Speeches

Laura Smith – 2019 Speech During No Confidence Motion

Below is the text of the speech made by Laura Smith, the Labour MP for Crewe and Nantwich, in the House of Commons on 16 January 2019.

I think it is a pleasure to follow the right hon. Member for Broxtowe (Anna Soubry), although I completely disagree with the lines she peddled about my party.

We all came to this place knowing that each of us has been given a mandate to represent the communities that elected us. No one party won the general election in 2017, but the Prime Minister was clearly able to command a functioning majority in the House of Commons, and we have all had to acknowledge that reality. I did not expect much from a Prime Minister who had promised a dementia tax, more grammar schools and an end to the ban on foxhunting, but I did have some hope that there were at least one or two policy areas where we might be able to park our party politics and begin to address the issues that matter most to the communities we represent.

For example, I know there are Conservative Members who share my concerns about funding for our schools. The Prime Minister included funding for our schools as a priority in her foreword to the Conservative party manifesto in 2017, which also committed to a real-terms increase in funding for our schools. Yet this Government have replaced one unfair schools funding formula with another, leaving schools in Crewe and Nantwich among the lowest-funded in the country. Cuts have meant that headteachers are using the pupil premium to keep their budgets afloat and parents are being asked by cash-strapped schools to pay for teaching resources.​
I welcomed the commitment to tackle unfair executive pay and, to quote the Prime Minister, to build a

“Britain in which work pays”.

Yet while CEOs have managed to scoop themselves an average 11% hike in their pay this year, ordinary working people’s real wages remain lower than where they were in 2010, and millions of working families are set to be worse off under the Government’s deeply flawed universal credit system.

During the 2017 election, I was pleased to hear the Prime Minister promise to fix what she admitted was a broken care system and to bring forward a social care Green Paper.

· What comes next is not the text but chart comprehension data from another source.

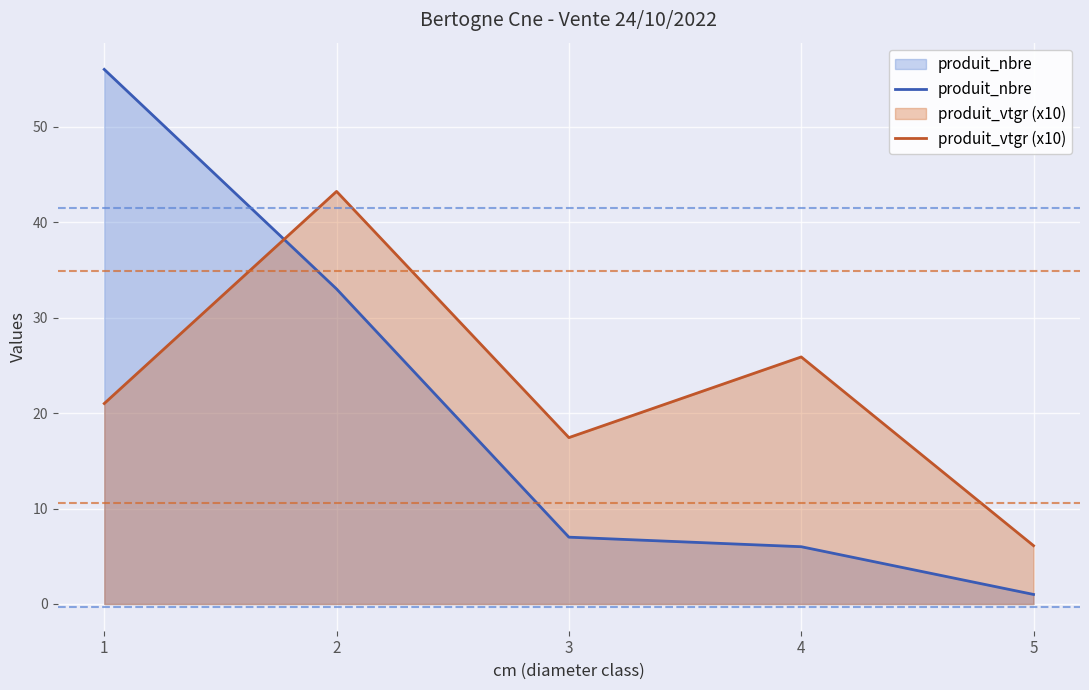

Which category has the highest value in the produit_nbre series?

1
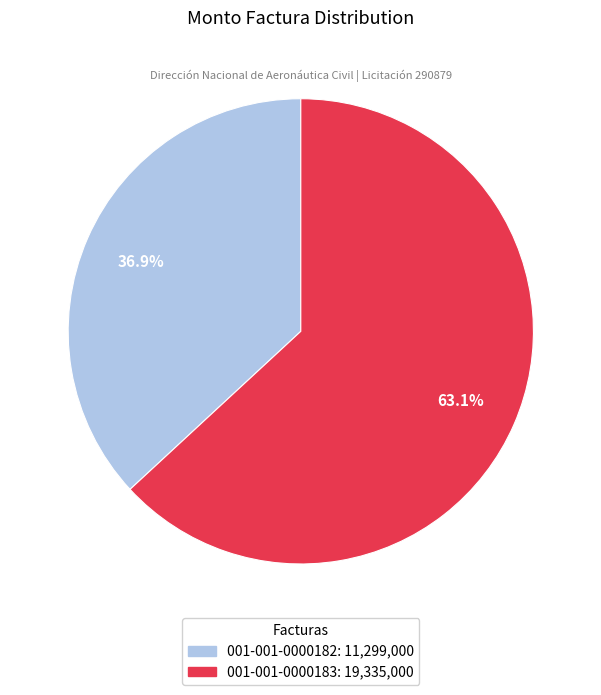

How many segments does this pie chart have?

2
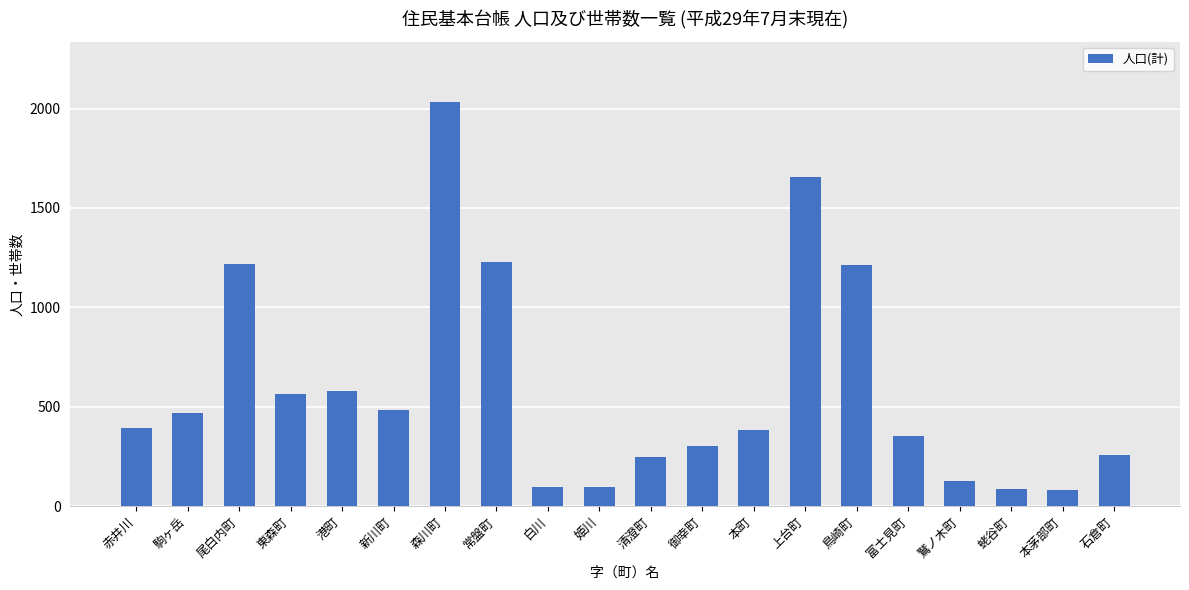

What is the ratio of the value at 白川 to the value at 富士見町?

0.3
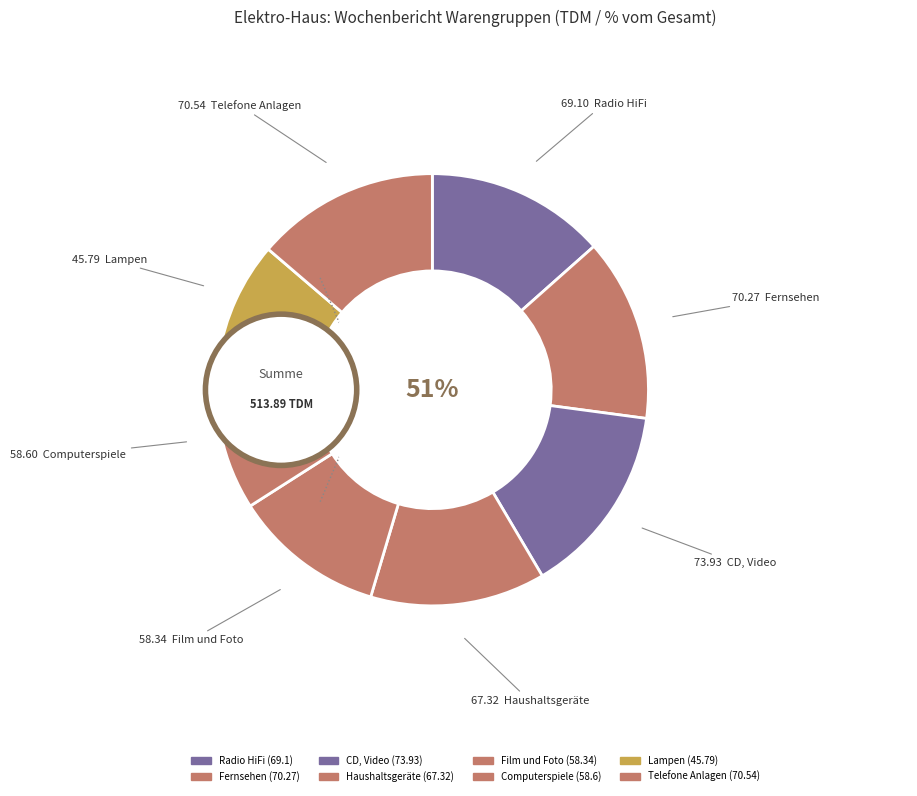

The Lampen slice represents 9% of the pie. True or false?

True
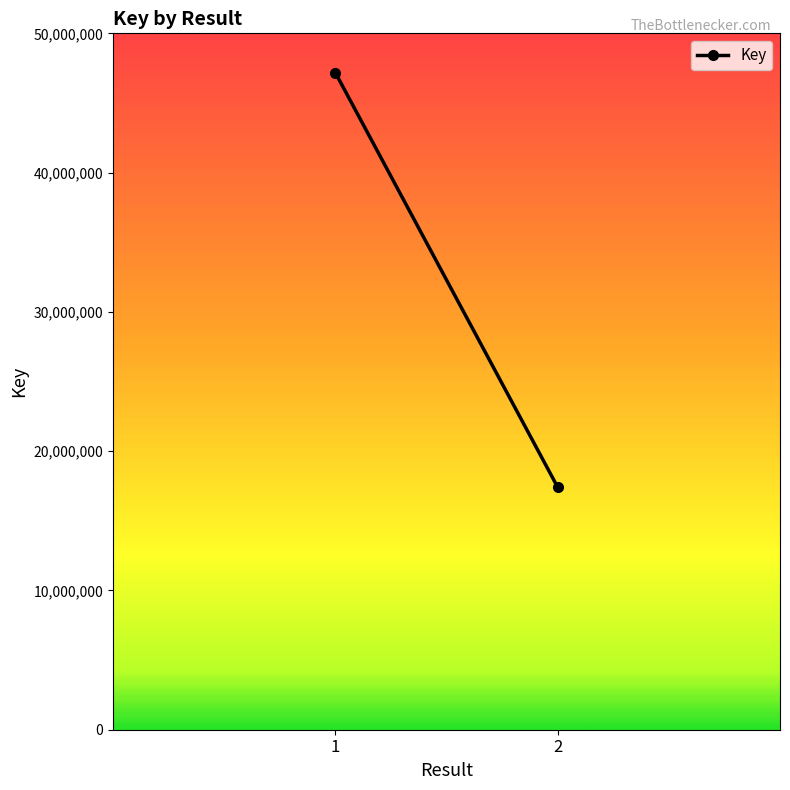

Where is the data nearest to the value 32294171?

2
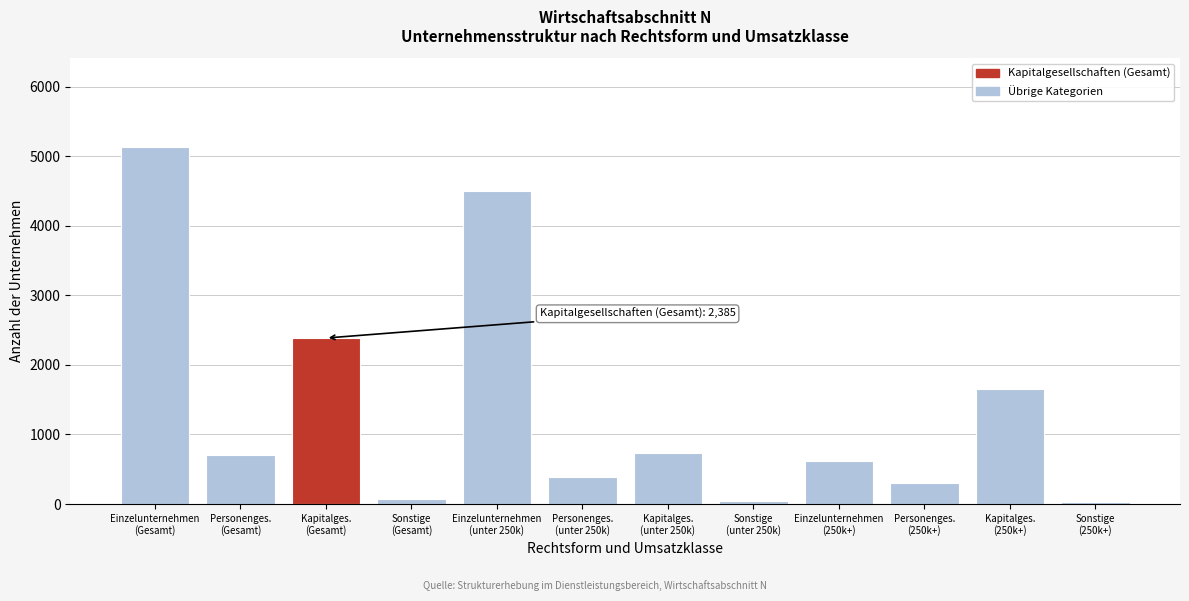

What is the difference between the maximum and second lowest values?

5080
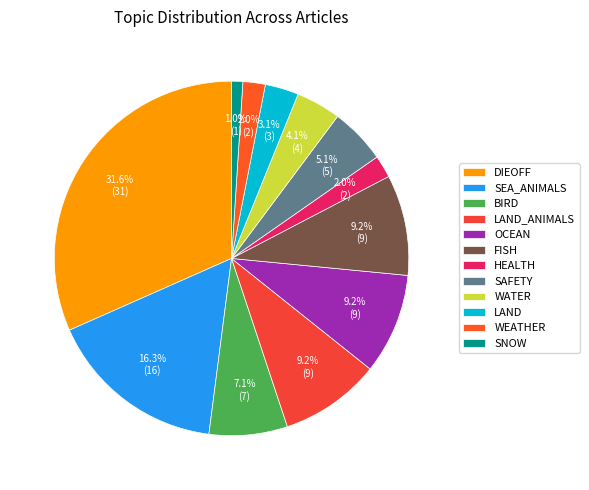

Which slice is the smallest?

SNOW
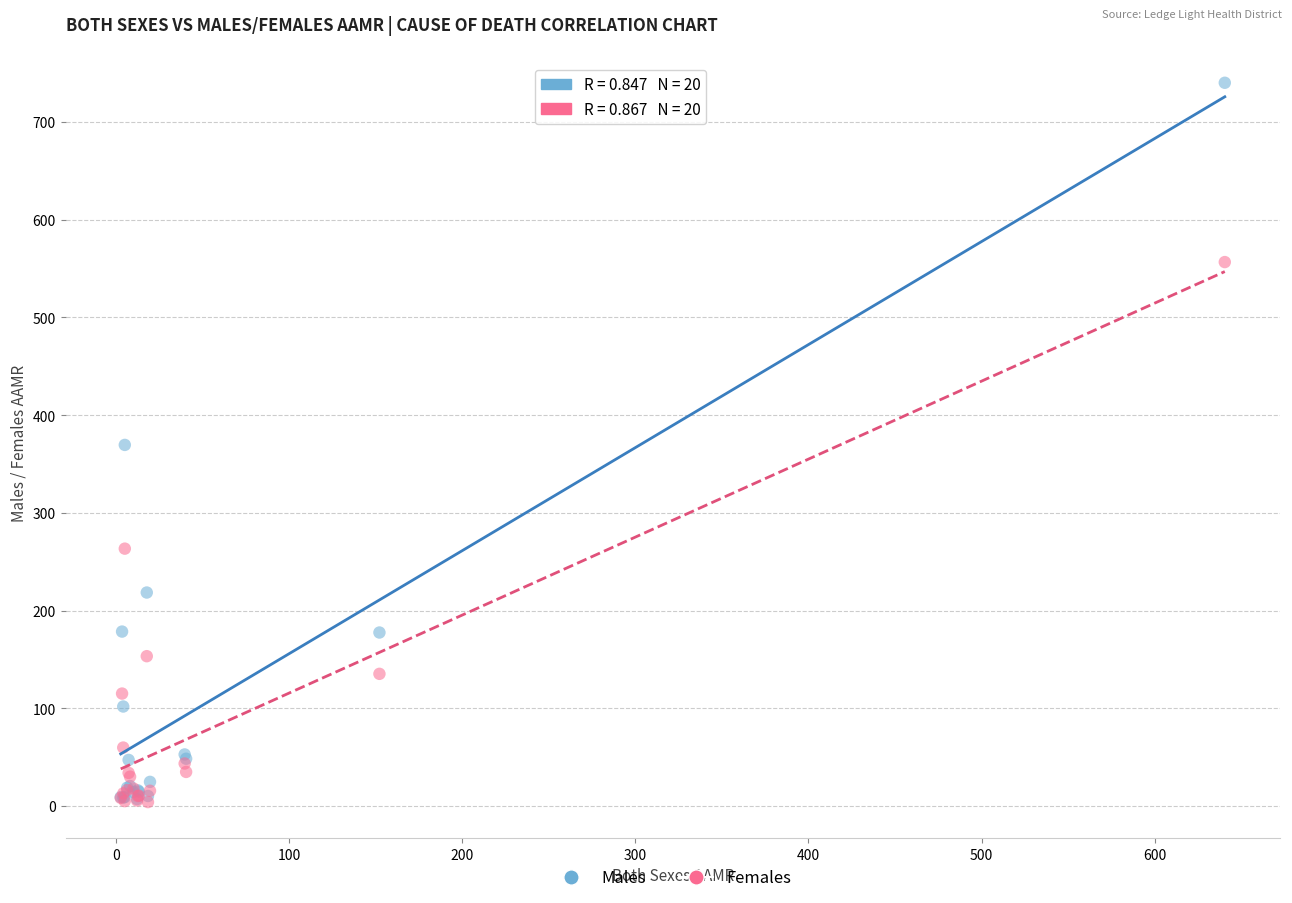

In the Females series, what Y value is closest to 280?

263.4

In July of that year, the Government said that

“we cannot wait any longer—we need to get on with this”.—[Official Report, House of Lords, 6 July 2017; Vol. 783, c. 987.]

By the time we got to November, they told us that it would be here by the following summer. By the time we got to the summer, they told us to expect it in the autumn, and then, before the end of the year. We are a long way from 2017, when it was first promised, and there is still no sign of a Green Paper. In the meantime, care providers in Crewe and Nantwich have been placed in special measures, care workers have been all but ignored and the elderly and most vulnerable in our communities have been neglected by this Government, while they have pulled themselves apart over Brexit.

This Government have not just failed people in the way they have handled the Brexit negotiations. They have failed on the economy; they have failed on our public services; and they have been riding roughshod over Parliament, repeatedly ignoring the expressed view of this House. I am sure there are Conservative Members who will be deeply disappointed with this Government’s record. They get the casework and they see what effect this Government’s policies have on their constituents, and they should not vote against this motion out of self-preservation.

This is not simply about the Government pursuing policies that I disagree with or failing to meet my expectations; this is about a Government who are not even coming close to delivering on their own promises. What is more, we have seen more than once that the Prime Minister cannot command a majority in the House, and we have got to break this Brexit deadlock. This Government have failed our communities and left a trail of broken promises in their wake. I think it is time we gave those we represent a chance to turn their back on these failed policies, just as this Government have turned their back on their future.